_ASSIGNMENT_
Could you write out, exactly as they stand, only the lines in the listing below from the line with "BMC Infectious Diseases 2003, 3" to the line with "(children) | | |", both ends included, without the pictures?

_RECORDS FOR THIS TASK_
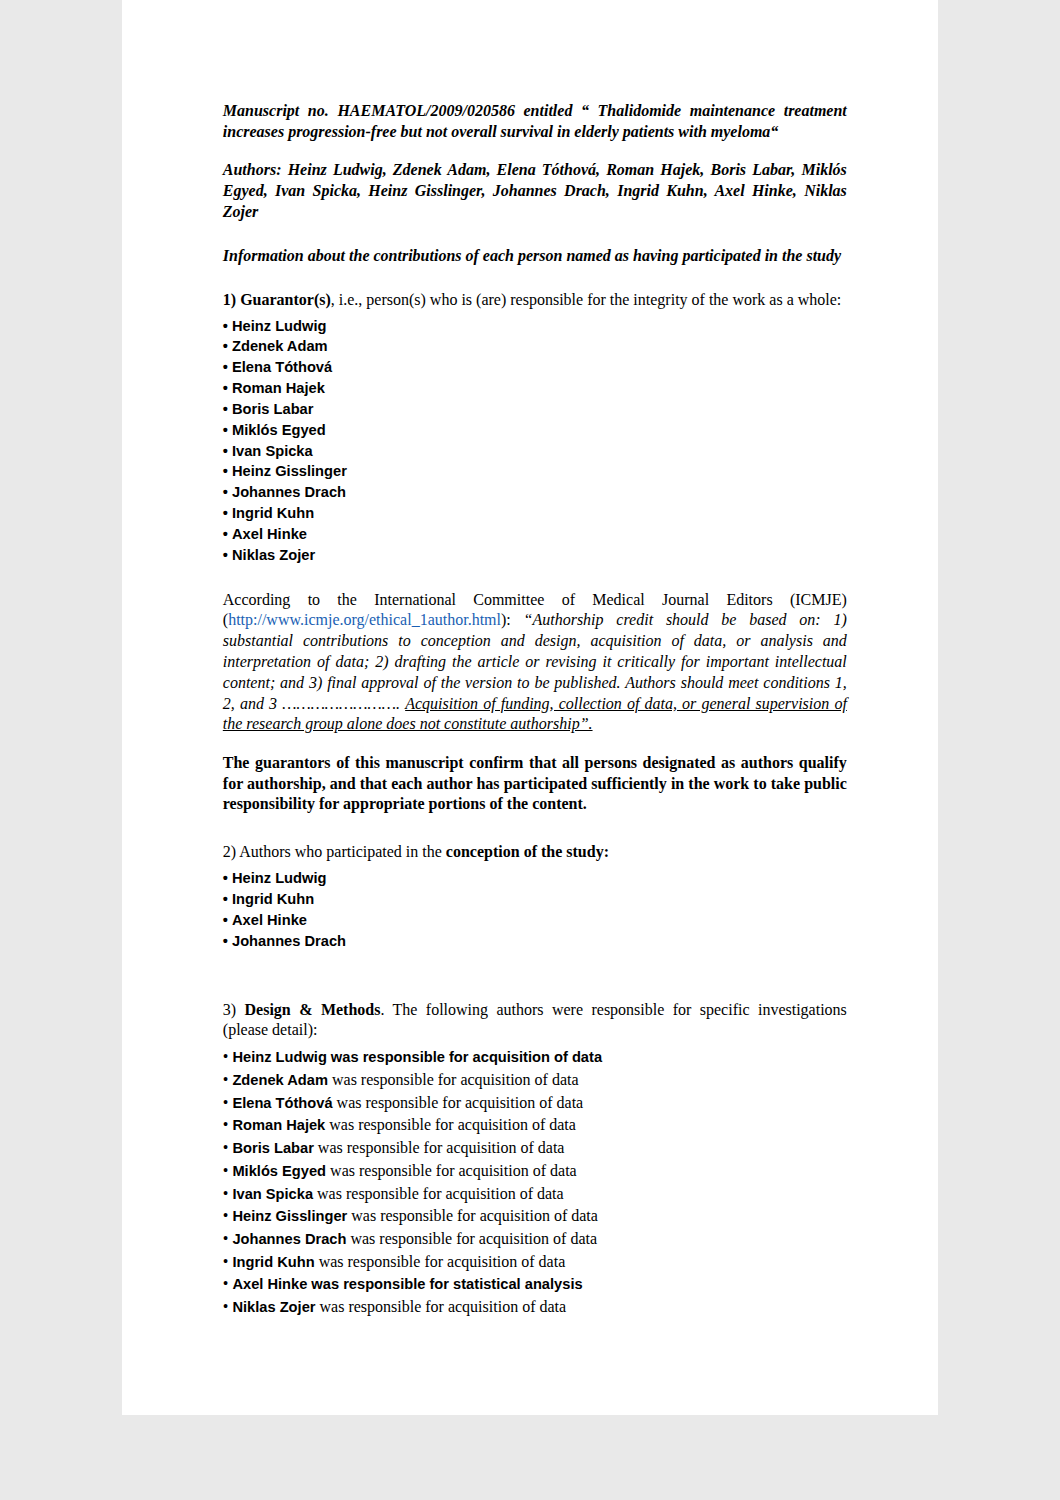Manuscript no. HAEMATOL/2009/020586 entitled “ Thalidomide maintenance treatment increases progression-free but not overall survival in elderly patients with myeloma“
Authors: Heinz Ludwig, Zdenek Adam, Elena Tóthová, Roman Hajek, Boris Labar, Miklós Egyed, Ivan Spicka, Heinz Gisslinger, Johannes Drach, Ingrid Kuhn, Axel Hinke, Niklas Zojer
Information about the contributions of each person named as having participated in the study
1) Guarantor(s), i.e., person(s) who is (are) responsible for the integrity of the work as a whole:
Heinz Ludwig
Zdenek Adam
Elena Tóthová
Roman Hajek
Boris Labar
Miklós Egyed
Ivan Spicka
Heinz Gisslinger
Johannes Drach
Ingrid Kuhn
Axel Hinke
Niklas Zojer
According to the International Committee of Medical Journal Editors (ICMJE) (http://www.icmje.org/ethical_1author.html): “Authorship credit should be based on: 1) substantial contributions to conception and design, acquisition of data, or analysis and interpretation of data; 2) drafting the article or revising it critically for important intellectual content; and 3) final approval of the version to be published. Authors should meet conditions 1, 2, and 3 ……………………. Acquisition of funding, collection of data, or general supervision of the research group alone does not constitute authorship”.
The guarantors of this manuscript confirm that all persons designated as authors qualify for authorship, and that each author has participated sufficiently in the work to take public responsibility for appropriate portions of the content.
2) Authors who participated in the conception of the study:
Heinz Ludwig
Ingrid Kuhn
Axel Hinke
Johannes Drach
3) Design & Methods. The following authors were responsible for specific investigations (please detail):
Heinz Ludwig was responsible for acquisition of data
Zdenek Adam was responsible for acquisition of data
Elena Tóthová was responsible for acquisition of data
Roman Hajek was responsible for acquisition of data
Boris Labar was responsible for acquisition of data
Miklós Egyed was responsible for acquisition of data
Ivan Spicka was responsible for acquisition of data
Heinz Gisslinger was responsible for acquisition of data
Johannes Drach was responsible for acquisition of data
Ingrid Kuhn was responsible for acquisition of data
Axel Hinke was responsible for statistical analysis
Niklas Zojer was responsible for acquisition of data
--
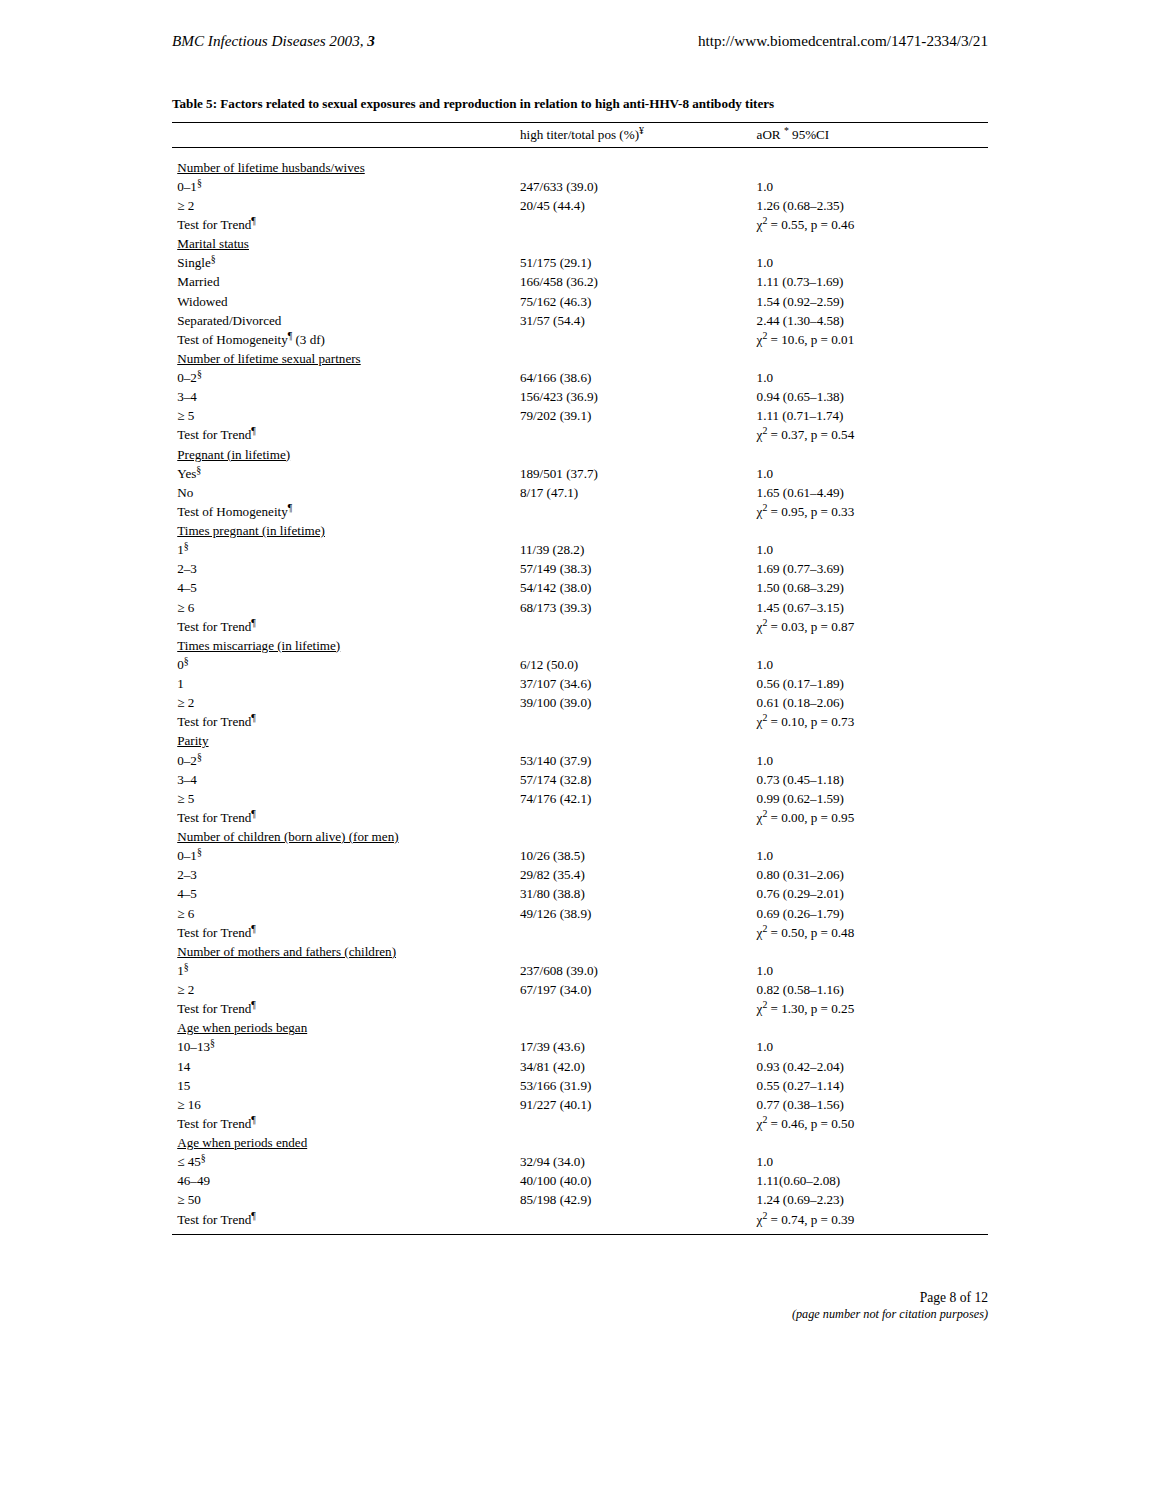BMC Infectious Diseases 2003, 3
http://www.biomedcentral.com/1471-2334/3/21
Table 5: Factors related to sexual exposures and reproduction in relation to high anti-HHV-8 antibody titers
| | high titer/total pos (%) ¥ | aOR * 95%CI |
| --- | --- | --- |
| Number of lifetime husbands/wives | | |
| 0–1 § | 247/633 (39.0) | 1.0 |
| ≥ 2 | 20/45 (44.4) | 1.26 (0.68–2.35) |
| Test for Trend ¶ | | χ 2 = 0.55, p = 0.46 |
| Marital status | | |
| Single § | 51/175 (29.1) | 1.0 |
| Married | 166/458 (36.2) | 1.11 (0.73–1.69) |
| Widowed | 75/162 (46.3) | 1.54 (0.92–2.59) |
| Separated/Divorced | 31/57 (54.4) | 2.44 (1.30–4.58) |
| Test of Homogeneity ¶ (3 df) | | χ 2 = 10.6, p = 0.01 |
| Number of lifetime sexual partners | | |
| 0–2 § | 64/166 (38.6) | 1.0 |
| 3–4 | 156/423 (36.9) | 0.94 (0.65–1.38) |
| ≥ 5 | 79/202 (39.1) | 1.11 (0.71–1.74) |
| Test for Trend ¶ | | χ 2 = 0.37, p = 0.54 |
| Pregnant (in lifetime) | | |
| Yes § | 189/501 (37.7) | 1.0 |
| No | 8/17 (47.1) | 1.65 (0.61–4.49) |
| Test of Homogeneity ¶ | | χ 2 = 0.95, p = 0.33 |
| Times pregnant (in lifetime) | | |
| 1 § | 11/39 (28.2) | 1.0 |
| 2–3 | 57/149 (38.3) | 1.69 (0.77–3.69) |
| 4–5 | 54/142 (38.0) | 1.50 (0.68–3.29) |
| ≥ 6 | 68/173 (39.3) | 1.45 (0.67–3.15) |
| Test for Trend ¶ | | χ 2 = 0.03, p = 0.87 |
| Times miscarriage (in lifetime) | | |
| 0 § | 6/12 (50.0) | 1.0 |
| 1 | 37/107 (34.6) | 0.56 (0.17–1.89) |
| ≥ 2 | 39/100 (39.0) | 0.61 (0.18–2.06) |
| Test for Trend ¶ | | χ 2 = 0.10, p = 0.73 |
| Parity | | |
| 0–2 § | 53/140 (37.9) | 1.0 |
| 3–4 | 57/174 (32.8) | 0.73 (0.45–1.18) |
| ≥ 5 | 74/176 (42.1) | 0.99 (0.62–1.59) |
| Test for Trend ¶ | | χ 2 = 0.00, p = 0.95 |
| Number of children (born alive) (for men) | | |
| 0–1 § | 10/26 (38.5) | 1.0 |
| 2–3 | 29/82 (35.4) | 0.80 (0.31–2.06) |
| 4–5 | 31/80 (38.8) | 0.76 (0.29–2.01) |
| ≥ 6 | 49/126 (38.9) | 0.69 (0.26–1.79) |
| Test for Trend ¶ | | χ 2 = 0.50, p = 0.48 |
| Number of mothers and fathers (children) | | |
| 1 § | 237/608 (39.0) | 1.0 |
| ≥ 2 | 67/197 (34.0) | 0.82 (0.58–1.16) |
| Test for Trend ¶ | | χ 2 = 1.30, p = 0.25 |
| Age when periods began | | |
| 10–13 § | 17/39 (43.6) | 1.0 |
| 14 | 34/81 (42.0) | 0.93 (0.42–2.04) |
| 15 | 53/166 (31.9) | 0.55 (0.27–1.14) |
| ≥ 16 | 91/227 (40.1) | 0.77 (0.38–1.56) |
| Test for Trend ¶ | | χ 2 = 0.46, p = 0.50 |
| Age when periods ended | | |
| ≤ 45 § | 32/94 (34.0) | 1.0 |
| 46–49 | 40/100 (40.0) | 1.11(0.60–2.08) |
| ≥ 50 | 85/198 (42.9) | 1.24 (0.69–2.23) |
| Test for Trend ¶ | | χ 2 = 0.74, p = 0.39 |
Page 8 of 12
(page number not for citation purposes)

_EXERCISE SOLUTION_
BMC Infectious Diseases 2003, 3
http://www.biomedcentral.com/1471-2334/3/21
Table 5: Factors related to sexual exposures and reproduction in relation to high anti-HHV-8 antibody titers
| | high titer/total pos (%) ¥ | aOR * 95%CI |
| --- | --- | --- |
| Number of lifetime husbands/wives | | |
| 0–1 § | 247/633 (39.0) | 1.0 |
| ≥ 2 | 20/45 (44.4) | 1.26 (0.68–2.35) |
| Test for Trend ¶ | | χ 2 = 0.55, p = 0.46 |
| Marital status | | |
| Single § | 51/175 (29.1) | 1.0 |
| Married | 166/458 (36.2) | 1.11 (0.73–1.69) |
| Widowed | 75/162 (46.3) | 1.54 (0.92–2.59) |
| Separated/Divorced | 31/57 (54.4) | 2.44 (1.30–4.58) |
| Test of Homogeneity ¶ (3 df) | | χ 2 = 10.6, p = 0.01 |
| Number of lifetime sexual partners | | |
| 0–2 § | 64/166 (38.6) | 1.0 |
| 3–4 | 156/423 (36.9) | 0.94 (0.65–1.38) |
| ≥ 5 | 79/202 (39.1) | 1.11 (0.71–1.74) |
| Test for Trend ¶ | | χ 2 = 0.37, p = 0.54 |
| Pregnant (in lifetime) | | |
| Yes § | 189/501 (37.7) | 1.0 |
| No | 8/17 (47.1) | 1.65 (0.61–4.49) |
| Test of Homogeneity ¶ | | χ 2 = 0.95, p = 0.33 |
| Times pregnant (in lifetime) | | |
| 1 § | 11/39 (28.2) | 1.0 |
| 2–3 | 57/149 (38.3) | 1.69 (0.77–3.69) |
| 4–5 | 54/142 (38.0) | 1.50 (0.68–3.29) |
| ≥ 6 | 68/173 (39.3) | 1.45 (0.67–3.15) |
| Test for Trend ¶ | | χ 2 = 0.03, p = 0.87 |
| Times miscarriage (in lifetime) | | |
| 0 § | 6/12 (50.0) | 1.0 |
| 1 | 37/107 (34.6) | 0.56 (0.17–1.89) |
| ≥ 2 | 39/100 (39.0) | 0.61 (0.18–2.06) |
| Test for Trend ¶ | | χ 2 = 0.10, p = 0.73 |
| Parity | | |
| 0–2 § | 53/140 (37.9) | 1.0 |
| 3–4 | 57/174 (32.8) | 0.73 (0.45–1.18) |
| ≥ 5 | 74/176 (42.1) | 0.99 (0.62–1.59) |
| Test for Trend ¶ | | χ 2 = 0.00, p = 0.95 |
| Number of children (born alive) (for men) | | |
| 0–1 § | 10/26 (38.5) | 1.0 |
| 2–3 | 29/82 (35.4) | 0.80 (0.31–2.06) |
| 4–5 | 31/80 (38.8) | 0.76 (0.29–2.01) |
| ≥ 6 | 49/126 (38.9) | 0.69 (0.26–1.79) |
| Test for Trend ¶ | | χ 2 = 0.50, p = 0.48 |
| Number of mothers and fathers (children) | | |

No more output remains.